Thursday, March 8, 2018

Malcolm Martineau’s Fauré Songs: Volume 3

This past Friday Signum Classics released the third volume in pianist Malcolm Martineau’s latest complete songs project, devoted to the catalog of Gabriel Fauré. Once again Martineau has assembled an array of vocalists, affording the opportunity to select, for each song, not only the right vocal range but also a quality of voice that fits both the text of the song and Fauré’s specific approach to style. This new volume introduces three new vocalists to the project: Isobel Buchanan, William Dazeley, and Louise Kemény. The “returning” vocalists from the first two volumes are Lorna Anderson, John Chest, Sarah Connolly, Iestyn Davies, Janis Kelly, Ann Murray, and Thomas Oliemans.

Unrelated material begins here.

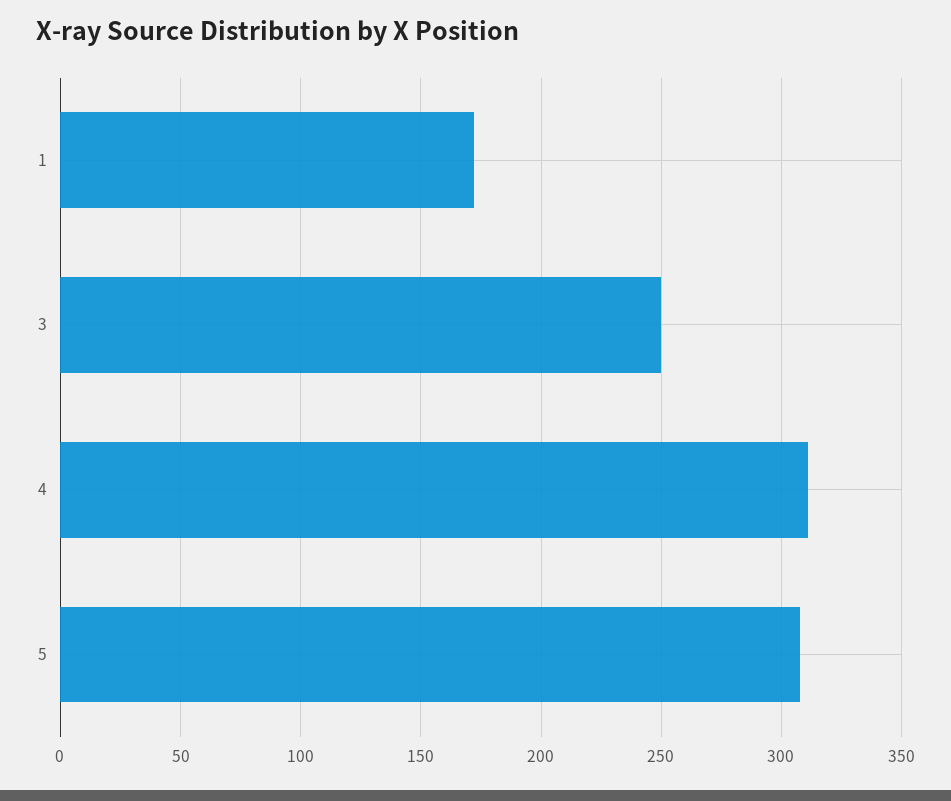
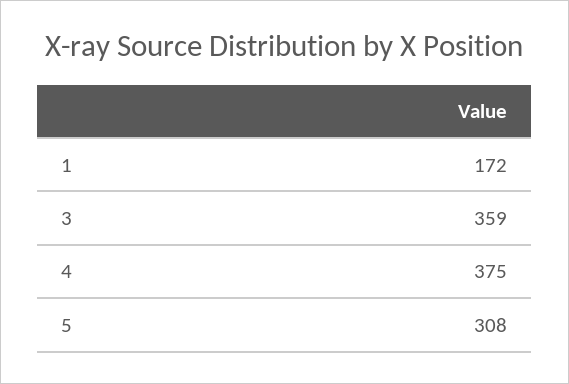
3: 250 -> 359
4: 310 -> 375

Thanks to the annual Vocal Series organized every year by San Francisco Performances, I have had an opportunity to listen to recitals by several of these vocalists. One key result is that I have become more attuned to the way in which Martineau draws upon Davies’ countertenor voice for a select few of the songs he has recorded to date. My guess is that Fauré himself would never have heard a countertenor perform any of his songs. However, Martineau has worked his way through this project with a keen sensitivity to establishing the right fit between the song and the vocalist performing it. The result is a traversal of an extensive repertoire that is as sensitive to the rhetorical impact of each song as it is to fitting the technical demands of each selection to the right vocalist.

I have already written about my own (inadequate) hands-on experience in accompanying a baritone (who was a work colleague) in several Fauré selections. One result is that this new release has allowed me to revisit two of my personal favorites, “Clair de lune” (Opus 46, Number 2) and “Les roses d’Ispahan” (Opus 39, Number 4). To my (not unanticipated) surprise, Martineau did not assign either of these to a baritone. The first is sung by Murray and the second by Kelly. Given how attuned both of these sopranos were to the spirit of their respective texts, I cannot say that I have any argument with Martineau’s choices!